## Quoted passage
# Aqua El NeoHeater anyone have one of these?



## jimbo (4 Oct 2009)

Hi everyone,  new to the forum & in the process of setting up a nano planted aquarium which is a 30 liter cube. Been looking for a good non glass heater for the tank & came across the rena smart heater initially but it seems abit on the bulky side for my small tank. I then came across an Aqua El NeoHeater which has all the same features as the rena heater but has a nice flat profile.  It's the secound one down on this page via the link.

http://www.aquatics-online.co.uk/catalo ... cables.asp

Dose anyone here own one of these heaters or know anything about them? 
I can't find any user reviews anywhere online.
Thanks.


----------



## Chmura (5 Oct 2009)

Actually I have Aquael Easyheater ( it's a simplier version of Neoheater ), and I am glad of this choice. It is small, can work in any position ( horizontal for example ). As a heater it works fine, didn't have any issues with it. Neoheater should be exactly as good as mine, with the exepction of showing actual temperature, and some other technobubble.


----------



## jimbo (5 Oct 2009)

Chmura said:
			
		

> Actually I have Aquael Easyheater ( it's a simplier version of Neoheater ), and I am glad of this choice. It is small, can work in any position ( horizontal for example ). As a heater it works fine, didn't have any issues with it. Neoheater should be exactly as good as mine, with the exepction of showing actual temperature, and some other technobubble.

## Provided data
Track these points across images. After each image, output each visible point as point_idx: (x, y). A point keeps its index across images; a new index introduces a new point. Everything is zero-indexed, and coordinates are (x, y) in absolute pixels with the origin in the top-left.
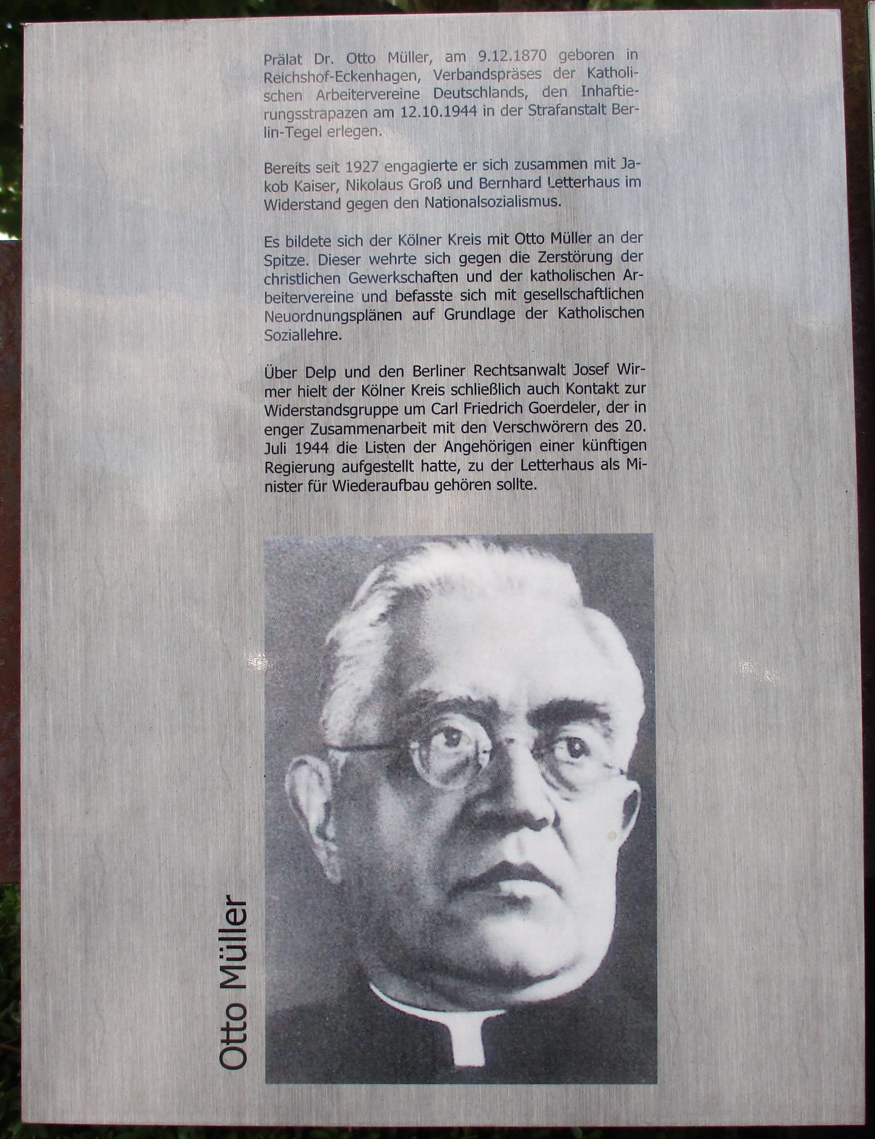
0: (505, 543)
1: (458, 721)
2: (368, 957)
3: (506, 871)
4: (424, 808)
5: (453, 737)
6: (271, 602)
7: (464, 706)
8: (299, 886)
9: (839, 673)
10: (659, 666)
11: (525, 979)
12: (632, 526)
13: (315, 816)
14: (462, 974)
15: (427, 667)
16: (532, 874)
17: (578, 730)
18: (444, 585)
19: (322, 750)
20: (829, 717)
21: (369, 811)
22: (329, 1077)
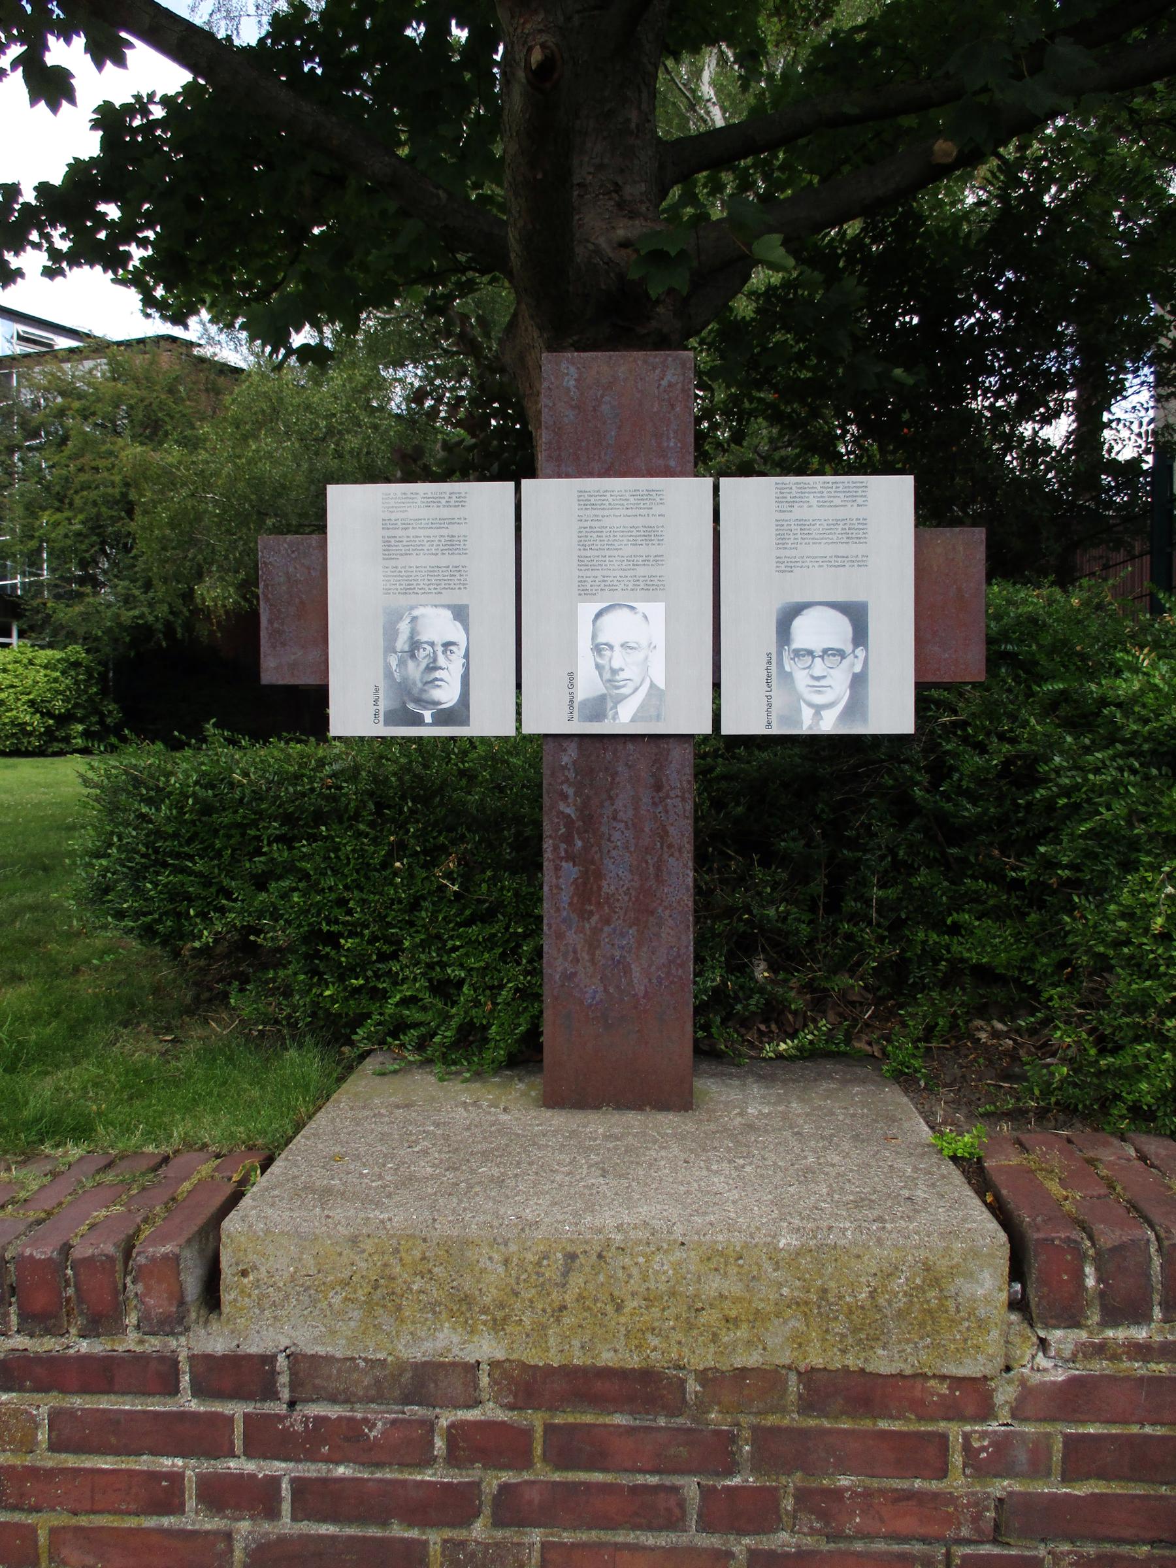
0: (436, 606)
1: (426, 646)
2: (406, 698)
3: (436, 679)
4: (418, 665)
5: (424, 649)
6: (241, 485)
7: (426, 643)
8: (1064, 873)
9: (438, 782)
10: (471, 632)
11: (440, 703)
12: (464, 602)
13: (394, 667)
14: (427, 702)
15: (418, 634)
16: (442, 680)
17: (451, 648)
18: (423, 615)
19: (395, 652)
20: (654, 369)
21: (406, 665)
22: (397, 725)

## Tasks to complete
1/ Copy the stretch of the NeoHeater forum thread from "## Chmura (5" through "jimbo (5 Oct 2009)".
2/ Write what comes next in the forum thread about the Aqua El NeoHeater, starting after its last line.

## Answers for the exercise
1/
## Chmura (5 Oct 2009)

Actually I have Aquael Easyheater ( it's a simplier version of Neoheater ), and I am glad of this choice. It is small, can work in any position ( horizontal for example ). As a heater it works fine, didn't have any issues with it. Neoheater should be exactly as good as mine, with the exepction of showing actual temperature, and some other technobubble.


----------



## jimbo (5 Oct 2009)

2/
I think the neo version is fully micro processor controlled with a built in digital thermometer & lots of flashing led lights.
It's now a few pound cheaper than the easy version so i'm thinking of maybe getting one. How long have you had yours now?

Thanks.


----------



## Chmura (6 Oct 2009)

For a couple of months ( not sure how long ). A friend of mine recommended this heater, as he uses it for about a year.
Where I bought it the easy version is about 20-25% cheaper than the neo version.


----------



## jimbo (6 Oct 2009)

Chmura said:
			
		

> For a couple of months ( not sure how long ). A friend of mine recommended this heater, as he uses it for about a year.
> Where I bought it the easy version is about 20-25% cheaper than the neo version.



Just found one 50watt easy version for Â£12.99 online almost everywhere else online has them at a higher price point than the neo's which is odd.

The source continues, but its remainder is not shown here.